Extracted text:
◆ ◆ ◆ ◆ ◆ ◆ ◆

Shure Microphone Incorporated is an American audio products corporation. It was founded by Sidney N. Shure in Chicago, Illinois in 1925 as a supplier of radio parts kits. The company became a consumer and professional audio-electronics manufacturer of microphones, wireless microphone systems, phonograph cartridges, discussion systems, mixers, and digital signal processing. The company also manufactures listening products, including headphones, high-end earphones, and personal monitor systems.
Classic Shure “Circle S” logo from the 1930s, which graphically depicts an electronic circuit
Shure was founded by Sidney N. Shure in 1925 as “The Shure Radio Company”, selling radio parts kits several years after completely manufactured radios became commercially available. The company’s office was located at 19 South Wells Street in downtown Chicago, Illinois. The following year, Shure published its first direct mail catalog, which was one of only six radio parts catalogs in the United States at the time. By 1928, the company had grown to over 75 employees, and Sidney’s brother, Samuel J. Shure, joined the company, which was renamed Shure Brothers Company. The company moved into new offices at 335 West Madison Street in Chicago. In 1929, with the advent of the Great Depression and the increased availability of factory-built radios, Shure Brothers Company was forced to greatly reduce their staff and became the exclusive US distributor of a small microphone manufacturer.[specify] In 1930, Samuel J. Shure left the company.
In 1931, Shure and engineer Ralph Glover began development of the first Shure microphone, and the following year, the Model 33N Two-Button Carbon Microphone was introduced, making Shure one of only four microphone manufacturers in the U.S. Shure’s first condenser microphone, crystal microphone, and microphone suspension support system (for which they received their first patent) were all introduced that same decade. In 1939, Shure introduced the Model 55 Unidyne Microphone, which went on to become one of the world’s most recognized microphones.Shure Microphone
In 1941, Shure was contracted by the United States armed forces to supply microphones during World War II, and by the following year, the T-17B was the microphone most widely used by the U.S. Army and Navy. Shure also manufactured throat, headset, and oxygen mask microphones, and adopted the United States Military Standard for all Shure microphones.

◆ ◆ ◆ ◆ ◆ ◆ ◆

Data for analysis:
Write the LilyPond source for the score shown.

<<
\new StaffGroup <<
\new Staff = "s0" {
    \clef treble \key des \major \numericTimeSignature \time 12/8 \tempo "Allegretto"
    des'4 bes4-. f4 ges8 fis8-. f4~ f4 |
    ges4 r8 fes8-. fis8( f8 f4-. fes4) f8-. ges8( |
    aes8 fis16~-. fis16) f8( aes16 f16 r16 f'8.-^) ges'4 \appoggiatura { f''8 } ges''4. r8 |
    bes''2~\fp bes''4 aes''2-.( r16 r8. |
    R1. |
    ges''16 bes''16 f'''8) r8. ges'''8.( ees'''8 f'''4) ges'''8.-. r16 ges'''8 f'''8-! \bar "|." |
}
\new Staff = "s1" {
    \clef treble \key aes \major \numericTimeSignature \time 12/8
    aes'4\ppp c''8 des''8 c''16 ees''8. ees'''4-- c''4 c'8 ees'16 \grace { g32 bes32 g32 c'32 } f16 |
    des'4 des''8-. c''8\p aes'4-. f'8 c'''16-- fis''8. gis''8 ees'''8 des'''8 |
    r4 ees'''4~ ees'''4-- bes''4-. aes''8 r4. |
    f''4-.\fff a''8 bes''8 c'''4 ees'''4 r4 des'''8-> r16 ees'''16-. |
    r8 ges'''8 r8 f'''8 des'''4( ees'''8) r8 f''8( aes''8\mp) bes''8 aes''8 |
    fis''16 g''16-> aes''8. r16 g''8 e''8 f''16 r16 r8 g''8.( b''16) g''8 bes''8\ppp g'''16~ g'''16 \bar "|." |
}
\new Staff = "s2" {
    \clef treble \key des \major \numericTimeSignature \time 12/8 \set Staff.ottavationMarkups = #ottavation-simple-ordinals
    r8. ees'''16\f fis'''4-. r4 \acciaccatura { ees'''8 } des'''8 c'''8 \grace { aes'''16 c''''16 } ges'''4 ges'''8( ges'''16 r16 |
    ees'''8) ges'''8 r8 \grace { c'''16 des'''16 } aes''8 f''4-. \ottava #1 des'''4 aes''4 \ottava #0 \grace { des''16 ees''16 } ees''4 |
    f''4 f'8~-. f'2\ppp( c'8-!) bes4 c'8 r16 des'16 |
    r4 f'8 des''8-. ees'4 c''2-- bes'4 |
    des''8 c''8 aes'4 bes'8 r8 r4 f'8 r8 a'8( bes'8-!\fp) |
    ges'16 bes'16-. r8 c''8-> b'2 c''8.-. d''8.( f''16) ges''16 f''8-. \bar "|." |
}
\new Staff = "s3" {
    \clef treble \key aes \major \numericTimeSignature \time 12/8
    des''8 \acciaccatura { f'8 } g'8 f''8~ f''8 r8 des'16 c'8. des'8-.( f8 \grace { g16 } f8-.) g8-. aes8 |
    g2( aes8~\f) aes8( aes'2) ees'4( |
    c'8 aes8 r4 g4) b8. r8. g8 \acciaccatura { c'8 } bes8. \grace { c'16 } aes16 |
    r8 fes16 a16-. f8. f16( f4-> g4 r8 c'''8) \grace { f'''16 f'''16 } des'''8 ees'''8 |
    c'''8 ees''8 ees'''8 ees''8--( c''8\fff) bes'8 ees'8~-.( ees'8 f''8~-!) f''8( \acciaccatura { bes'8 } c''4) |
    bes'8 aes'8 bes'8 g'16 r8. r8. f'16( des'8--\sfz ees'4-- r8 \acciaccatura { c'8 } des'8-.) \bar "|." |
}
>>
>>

◆ ◆ ◆ ◆ ◆ ◆ ◆

Actions to take:
1 - From the Shure text, extract the part that opens with the words containing "Shure Microphone Incorporated" and closes with "personal monitor systems.".
2 - Answer these questions from the Shure text:
(a) At what street address was the company's first office located?
(b) Which microphone did Shure introduce in 1939?
(c) Which microphone was the most widely used by the U.S. Army and Navy by 1942?
The listing is separate material from the Shure text.

List of answers:
1 -
Shure Microphone Incorporated is an American audio products corporation. It was founded by Sidney N. Shure in Chicago, Illinois in 1925 as a supplier of radio parts kits. The company became a consumer and professional audio-electronics manufacturer of microphones, wireless microphone systems, phonograph cartridges, discussion systems, mixers, and digital signal processing. The company also manufactures listening products, including headphones, high-end earphones, and personal monitor systems.

2 -
(a) 19 South Wells Street in downtown Chicago, Illinois
(b) The Model 55 Unidyne Microphone
(c) The T-17B